WORK ORDER A:
Set down the part of the crash analysis passage starting at "kable(table)" and ending at "sum(total_casualties, na.rm = TRUE)", copied word for word.
━━ GIVEN PASSAGE
Descriptive Stats & Initial Crash Analysis

table <- t(table(analysis_df$treatment))
colnames(table) <- c("before", "after")

kable(table)
before after
118367 45954
summary_stats <- year_window %>%
  group_by(period) %>%
  summarise(
    `Total Crashes` = n(),
    `Total Injuries` = sum(total_injuries, na.rm = TRUE),
    `Total Deaths` = sum(total_deaths, na.rm = TRUE),
    `Total Casualties` = sum(total_casualties, na.rm = TRUE)
  ) %>%
  pivot_longer(cols = -period, names_to = "Metric", values_to = "Value") %>%
  pivot_wider(names_from = period, values_from = Value) %>%
  select(Metric, Before, After) %>%
  mutate(
    `% Change` = paste0(round(((After - Before) / Before) * 100, 1), "%")
  )

kable(summary_stats, caption = "12-Month Before/After Comparison")
━━━━
━━ RAW DATA
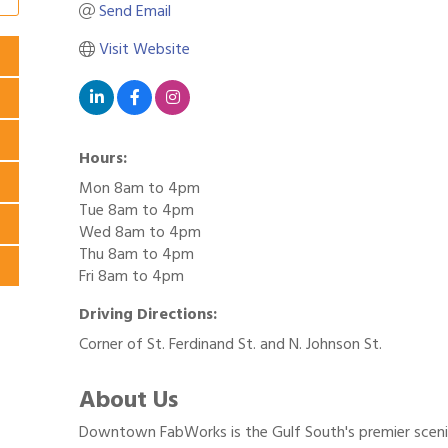
Send Email
Visit Website
Hours:
Mon 8am to 4pm
Tue 8am to 4pm
Wed 8am to 4pm
Thu 8am to 4pm
Fri 8am to 4pm
Driving Directions:
Corner of St. Ferdinand St. and N. Johnson St.
About Us
Downtown FabWorks is the Gulf South's premier scenic 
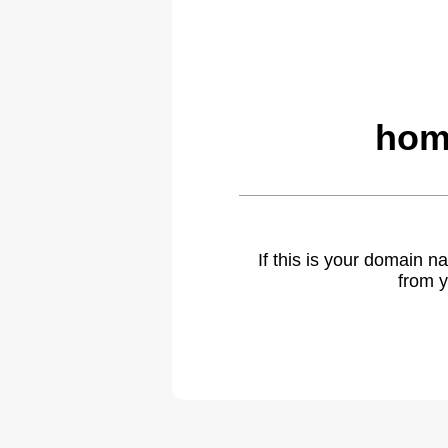
hom
If this is your domain 
from y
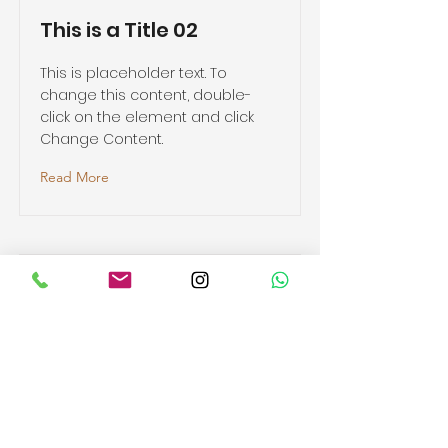
This is a Title 02
This is placeholder text. To
change this content, double-
click on the element and click
Change Content.
Read More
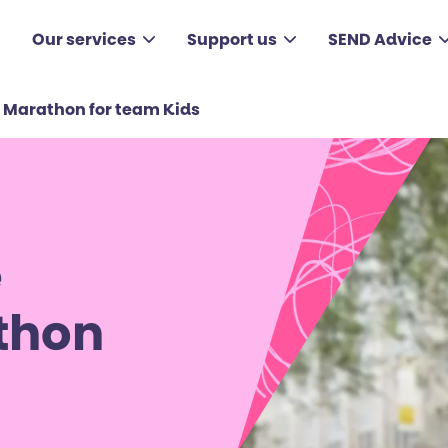
Our services
Support us
SEND Advice
 Marathon for team Kids
e
thon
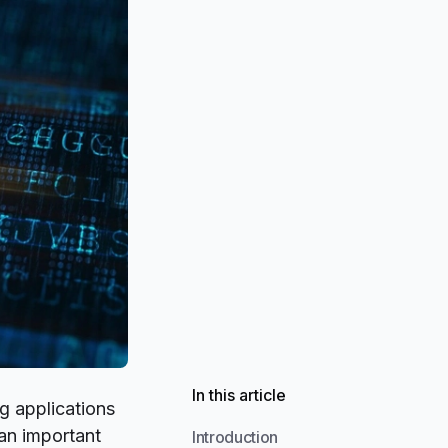
In this article
 applications
an important
Introduction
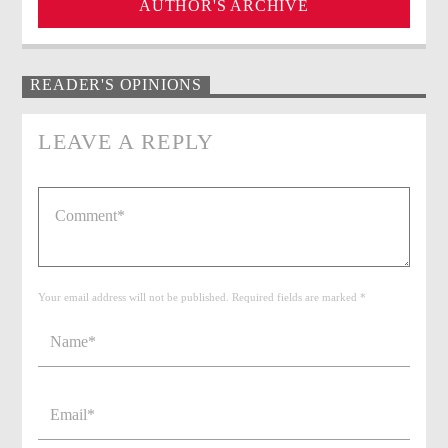
AUTHOR'S ARCHIVE
READER'S OPINIONS
LEAVE A REPLY
Your email address will not be published. Required fields are marked *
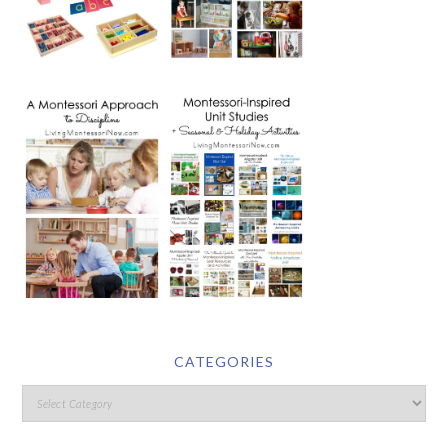
CATEGORIES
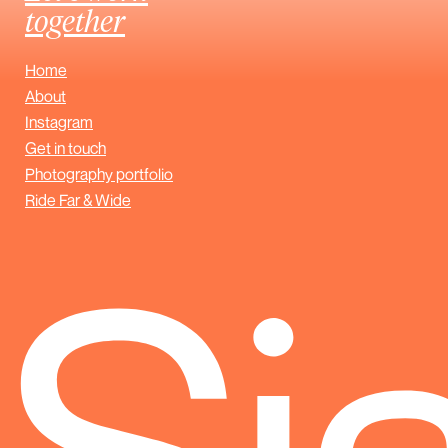
together
Home
About
Instagram
Get in touch
Photography portfolio
Ride Far & Wide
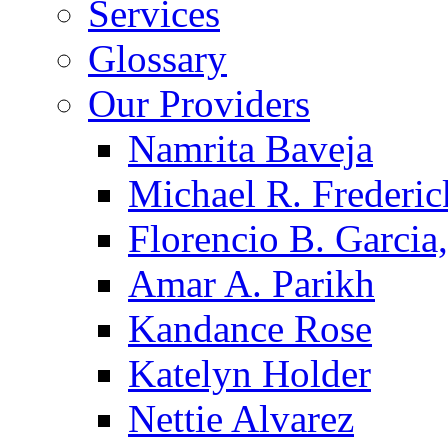
Services
Glossary
Our Providers
Namrita Baveja
Michael R. Frederic
Florencio B. Garcia,
Amar A. Parikh
Kandance Rose
Katelyn Holder
Nettie Alvarez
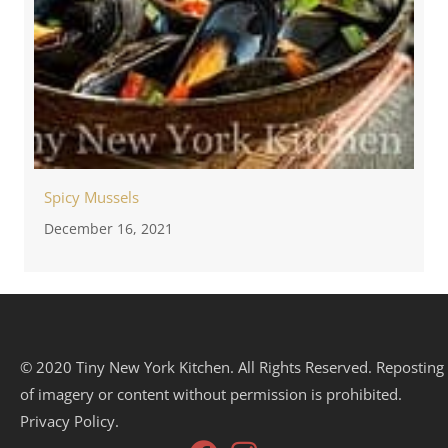
Spicy Mussels
December 16, 2021
© 2020 Tiny New York Kitchen. All Rights Reserved. Reposting
of imagery or content without permission is prohibited.
Privacy Policy.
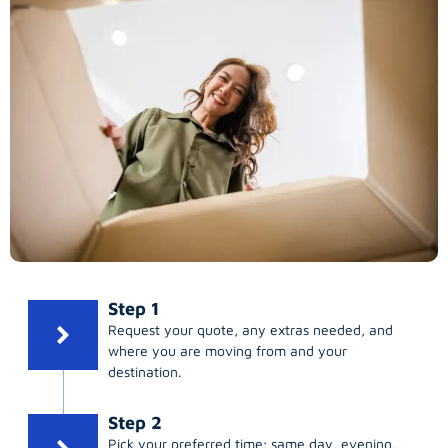
Step 1
Request your quote, any extras needed, and
where you are moving from and your
destination.
Step 2
Pick your preferred time; same day, evening,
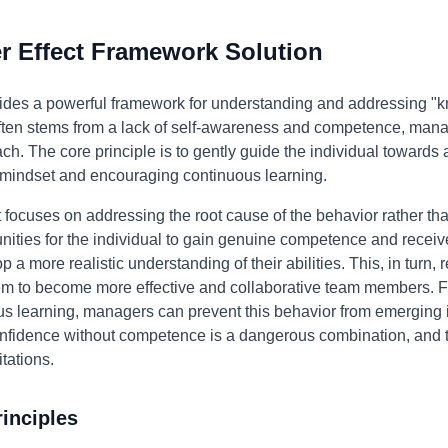
 Effect Framework Solution
ides a powerful framework for understanding and addressing "kn
 often stems from a lack of self-awareness and competence, man
h. The core principle is to gently guide the individual towards 
 mindset and encouraging continuous learning.
focuses on addressing the root cause of the behavior rather th
ities for the individual to gain genuine competence and receiv
 more realistic understanding of their abilities. This, in turn,
 to become more effective and collaborative team members. Fu
ous learning, managers can prevent this behavior from emerging i
onfidence without competence is a dangerous combination, and t
tations.
inciples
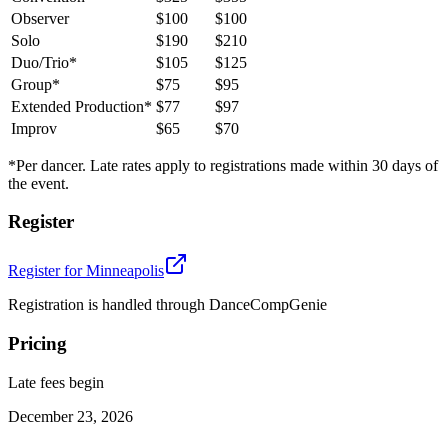
Observer
$100
$100
Solo
$190
$210
Duo/Trio*
$105
$125
Group*
$75
$95
Extended Production*
$77
$97
Improv
$65
$70
*Per dancer. Late rates apply to registrations made within 30 days of
the event.
Register
Register for
Minneapolis
Registration is handled through DanceCompGenie
Pricing
Late fees begin
December 23, 2026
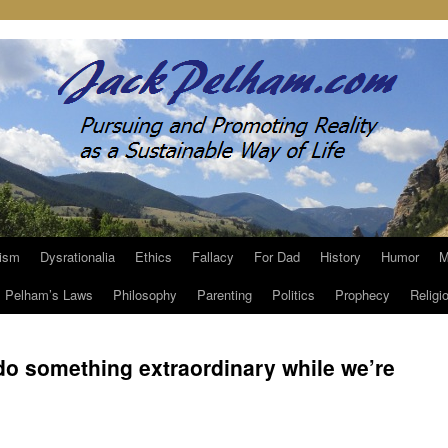
ism
Dysrationalia
Ethics
Fallacy
For Dad
History
Humor
M
Pelham’s Laws
Philosophy
Parenting
Politics
Prophecy
Religi
 do something extraordinary while we’re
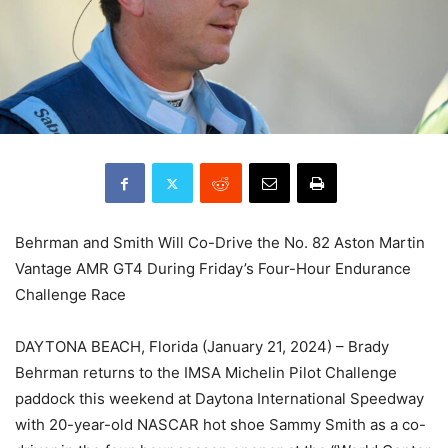
Behrman and Smith Will Co-Drive the No. 82 Aston Martin
Vantage AMR GT4 During Friday’s Four-Hour Endurance
Challenge Race
DAYTONA BEACH, Florida (January 21, 2024) – Brady
Behrman returns to the IMSA Michelin Pilot Challenge
paddock this weekend at Daytona International Speedway
with 20-year-old NASCAR hot shoe Sammy Smith as a co-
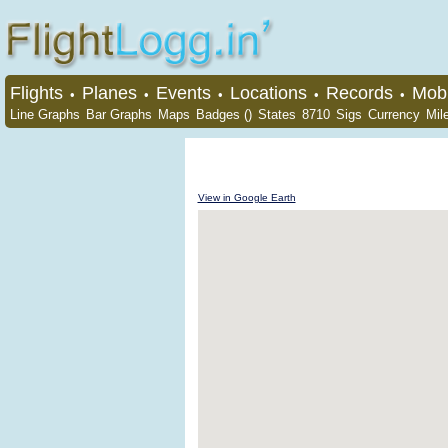
Flights
Planes
Events
Locations
Records
Mobi
•
•
•
•
•
Line Graphs
Bar Graphs
Maps
Badges ()
States
8710
Sigs
Currency
Mil
View in Google Earth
━━━━
WORK ORDER B:
From the rows, extract the lines starting at the line that contains "Effect Framework Solution" and ending at the line that contains "do something extraordinary while we’re", and leave out the pictures.

EXERCISE RESPONSE A:
kable(table)
before after
118367 45954
summary_stats <- year_window %>%
  group_by(period) %>%
  summarise(
    `Total Crashes` = n(),
    `Total Injuries` = sum(total_injuries, na.rm = TRUE),
    `Total Deaths` = sum(total_deaths, na.rm = TRUE),
    `Total Casualties` = sum(total_casualties, na.rm = TRUE)

EXERCISE RESPONSE B:
 Effect Framework Solution
ides a powerful framework for understanding and addressing "kn
 often stems from a lack of self-awareness and competence, man
h. The core principle is to gently guide the individual towards 
 mindset and encouraging continuous learning.
focuses on addressing the root cause of the behavior rather th
ities for the individual to gain genuine competence and receiv
 more realistic understanding of their abilities. This, in turn,
 to become more effective and collaborative team members. Fu
ous learning, managers can prevent this behavior from emerging i
onfidence without competence is a dangerous combination, and t
tations.
inciples
Observer
$100
$100
Solo
$190
$210
Duo/Trio*
$105
$125
Group*
$75
$95
Extended Production*
$77
$97
Improv
$65
$70
*Per dancer. Late rates apply to registrations made within 30 days of
the event.
Register
Register for
Minneapolis
Registration is handled through DanceCompGenie
Pricing
Late fees begin
December 23, 2026
ism
Dysrationalia
Ethics
Fallacy
For Dad
History
Humor
M
Pelham’s Laws
Philosophy
Parenting
Politics
Prophecy
Religi
 do something extraordinary while we’re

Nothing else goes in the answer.